What are these OBS things anyway?

With an improvement in the weather the task of deploying is now well underway. Also, thanks to a training session about monitoring the bathymetry equipment and more work to do on deck preparing the instruments, the science team is starting to feel more useful! However, theres only so much we can write about being on site and lowering objects into the sea before even the most committed readers would get bored. Instead, lets take a moment to look in more detail about these objects and how they work.


Our current location (site LT11). 5 down, 43 to go. The next site is LT14, which is a TRM with an Absolute Pressure Gauge (APG) and a pop-up buoy. Read on for a description of what this means!


We’ll be deploying two types of OBS during this cruise. The first, the TRM, is designed for shallow water (less than 1000m). In this design the sensors are housed in a steel casing to protect them from trawler nets. The whole package weighs about 650kg. There are two sub-types of TRM: Those that are recovered by a cable attached to a buoy that comes up to the surface and those that have to be recovered by a cable attached by a remotely operated submersible. We’ll be deploying the former in water shallower than 150m and the latter otherwise. TRMs must be lowered to the seafloor off the back of the ship via winch, which allows us to know their seafloor locations exactly.

The second type of OBS is a deep-water (up to 5000m) variant, which is recognizable thanks to the yellow floats that will eventually bring it back to the surface. They are about half the weight of a TRM and are easier to deploy since they can just be dropped over the side of the ship. These instruments may not fall directly to the bottom, so its important track their descent and record their resting location as accurately as possible. When its time to recover these instruments, a signal is communicated to them to return to the surface.

Technically, each of the two types of OBS we just discussed should really be called an ‘instrument package’. Each package contains a seismometer (the device that actually responds to seismic ground motion), a datalogger (to digitize the signal from the seismometer), pressure sensor, hydrophone and battery pack capable of powering these sensors for about a year.


The guts of a datalogger. Each instrument is tested before being connected to a seismometer (not shown) and bolted to an OBS instrument package.


Since data recorded by the seismometer is usually of most interest to geophysicists, lets explore this recording process in more detail. Each of the OBS instrument packages carries what’s known as a broadband seismometer. This is a sensitive instrument that can measure ground motions (also known as seismic waves) over a very wide range of frequencies and amplitudes. Inside each seismometer is a suspended mass. When the instrument is vibrated, it applies a force to the mass to prevent it from moving. This force is proportional to the amplitude of the vibration, and the size of the electrical current used to produce the force is recorded by the digitizer as a measure of ground motion. Technically, the size of this current is directly proportional to the velocity of the ground.
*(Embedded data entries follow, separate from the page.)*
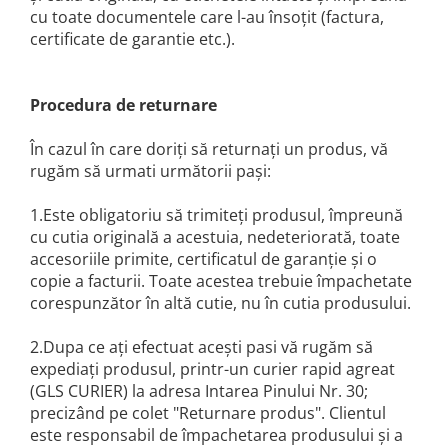
cu toate documentele care l-au însoţit (factura,
certificate de garantie etc.).
Procedura de returnare
În cazul în care doriți să returnați un produs, vă
rugăm să urmati următorii pași:
1.Este obligatoriu să trimiteți produsul, împreună
cu cutia originală a acestuia, nedeteriorată, toate
accesoriile primite, certificatul de garanție și o
copie a facturii. Toate acestea trebuie împachetate
corespunzător în altă cutie, nu în cutia produsului.
2.Dupa ce ați efectuat acești pasi vă rugăm să
expediați produsul, printr-un curier rapid agreat
(GLS CURIER) la adresa Intarea Pinului Nr. 30;
precizând pe colet "Returnare produs". Clientul
este responsabil de împachetarea produsului și a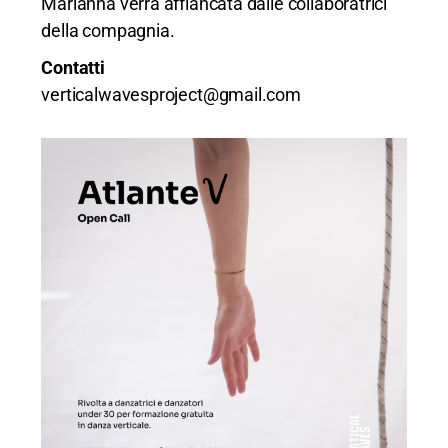
Marianna verrà affiancata dalle collaboratrici
della compagnia.
Contatti
verticalwavesproject@gmail.com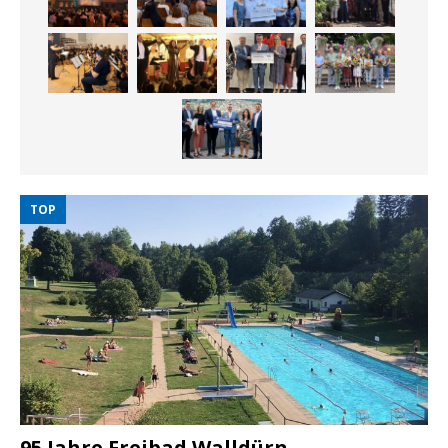
TOP
95 Jahre Freibad Walldürn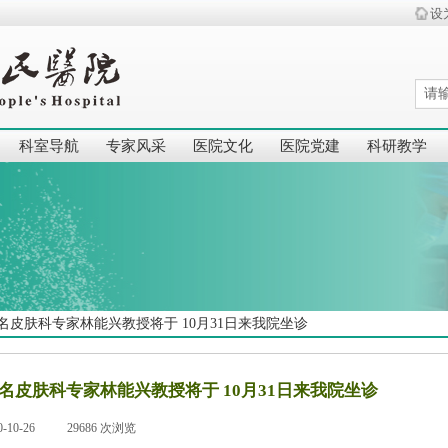
设
科室导航
专家风采
医院文化
医院党建
科研教学
皮肤科专家林能兴教授将于 10月31日来我院坐诊
名皮肤科专家林能兴教授将于 10月31日来我院坐诊
0-10-26
|
29686
次浏览
|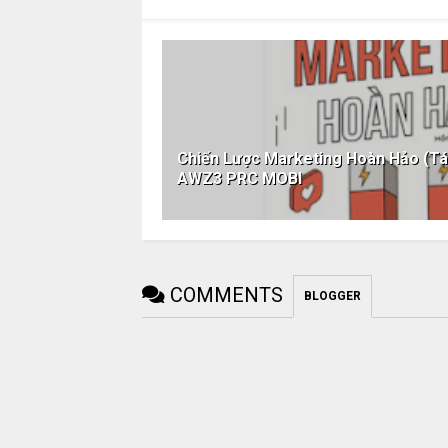
Chiến Lược Marketing Hoàn Hảo (T
AWZ3 PRC MOBI
COMMENTS
BLOGGER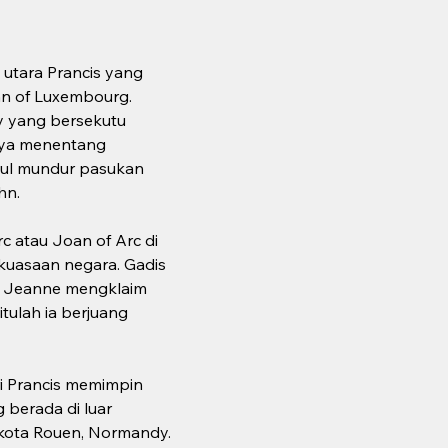
utara Prancis yang 
n of Luxembourg. 
dy yang bersekutu 
nya menentang 
kul mundur pasukan 
hn.
 atau Joan of Arc di 
kuasaan negara. Gadis 
. Jeanne mengklaim 
ulah ia berjuang 
i Prancis memimpin 
berada di luar 
 kota Rouen, Normandy.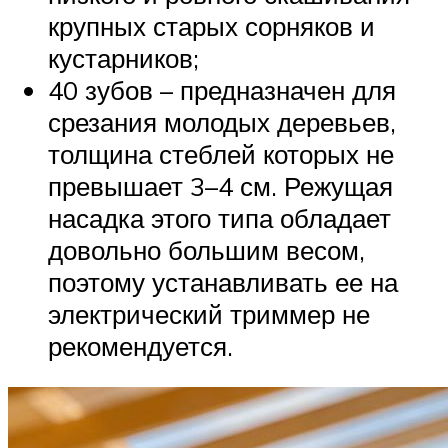
крупных старых сорняков и
кустарников;
40 зубов – предназначен для
срезания молодых деревьев,
толщина стеблей которых не
превышает 3–4 см. Режущая
насадка этого типа обладает
довольно большим весом,
поэтому устанавливать ее на
электрический триммер не
рекомендуется.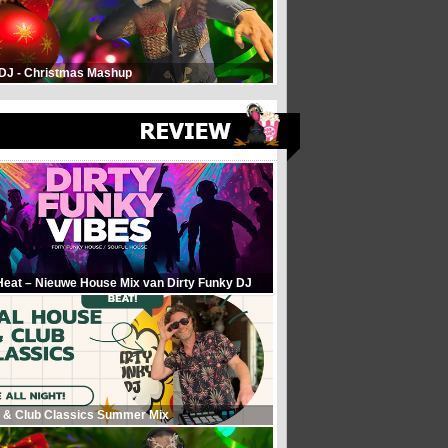
 DJ - Christmas Mashup
Heat – Nieuwe House Mix van Dirty Funky DJ
 & Club Classics Summer Mix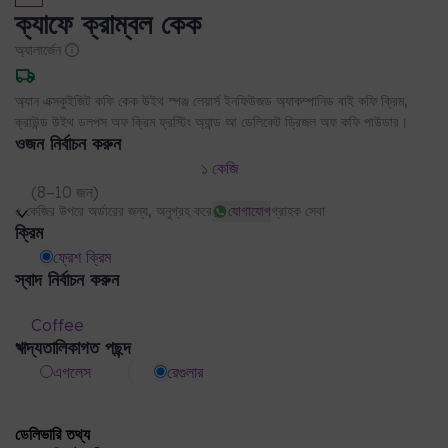
ক্যাফে ক্রাম্বল কেক
অ্যালার্জেন
অ্যান এক্সকুইজিট কফি কেক উইথ স্পঞ্জ লেয়ার্স ইনফিউজড অ্যাকম্পানিড বাই কফি ক্রিম,
ক্রাউন্ড উইথ ডলপস অফ ক্রিম ফ্রস্টিং অ্যান্ড আ ডেলিকেট ড্রিজল অফ কফি পাউডার।
ওজন নির্বাচন করুন
১ কেজি
(
8–10 জন
)
৫ কেজির উপরে অর্ডারের জন্য, অনুগ্রহ করে
যোগাযোগ
গ্রাহক সেবা
ক্রিম
ফ্রেশ ক্রিম
স্বাদ নির্বাচন করুন
Coffee
খাদ্যতালিকাগত পছন্দ
এগলেস
রেগুলার
ডেলিভারি তথ্য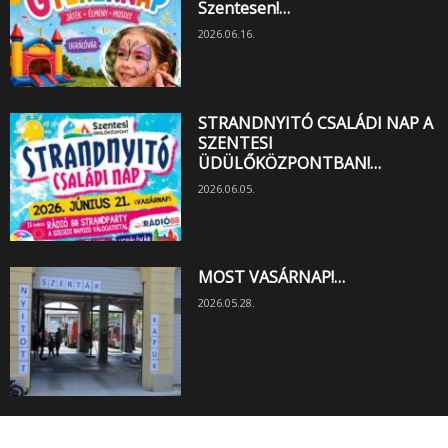
Szentesen!…
2026.06.16.
STRANDNYITÓ CSALÁDI NAP A
SZENTESI
ÜDÜLŐKÖZPONTBAN!…
2026.06.05.
MOST VASÁRNAP!…
2026.05.28.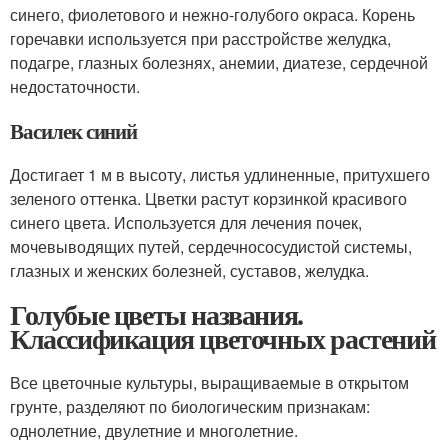
синего, фиолетового и нежно-голубого окраса. Корень
горечавки используется при расстройстве желудка,
подагре, глазных болезнях, анемии, диатезе, сердечной
недостаточности.
Василек синий
Достигает 1 м в высоту, листья удлиненные, притухшего
зеленого оттенка. Цветки растут корзинкой красивого
синего цвета. Используется для лечения почек,
мочевыводящих путей, сердечнососудистой системы,
глазных и женских болезней, суставов, желудка.
Голубые цветы названия.
Классификация цветочных растений
Все цветочные культуры, выращиваемые в открытом
грунте, разделяют по биологическим признакам:
однолетние, двулетние и многолетние.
This is called an electronic force-feedback system, and it is the basic principle used by all modern seismometers. Ground motion is recorded in three components: Vertical (i.e. motion up and down, perpendicular to the Earth’s surface) East-West and North-South. With all three components we can understand the three dimensional shapes and sizes of seismic waves.

Everything from the sub-mm amplitude, high-frequency seismic vibrations from distant earthquakes to the low-frequency expansion and contraction of the soil due to temperature variations can be detected, so long as the seismometer is properly protected from sources of noise. This ability makes these instruments incredibly useful when it comes to studying the sources of seismic waves and the materials through which they travel.

Noise is just any part of the seismic record that is undesired (although for some purposes, one researcher’s signal can be another’s noise!). For a seismometer on the sea floor there can be a variety of noise sources, some of which are unavoidable, others of which can be reduced. Internal electronic noise from the instrument is present but usually small compared to the signals we might want to study. External noise from the ocean is more problematic. It’s caused by seismic signals generated by waves as they break against the shore or as they pass over the seismometer. This explains why shallow water stations tend to be noisier than those in deeper water.

Data from offshore seismometers is often noisier and more challenging to work with than that from their onshore cousins, so why go to all this effort to deploy them? The answer is simple: 70% of the Earth’s surface is ocean, and the only way to do high resolution imaging of the crust and mantle beneath this 70% is to deploy seismometers there. On top of that, our deployment region is special because it has to potential to generate – and has generated in the past – megathrust earthquakes (more about these in a later blog post), whose epicenters are all offshore. The only way to fully understand the zone in which these earthquakes are generated is to place seismometers directly above it.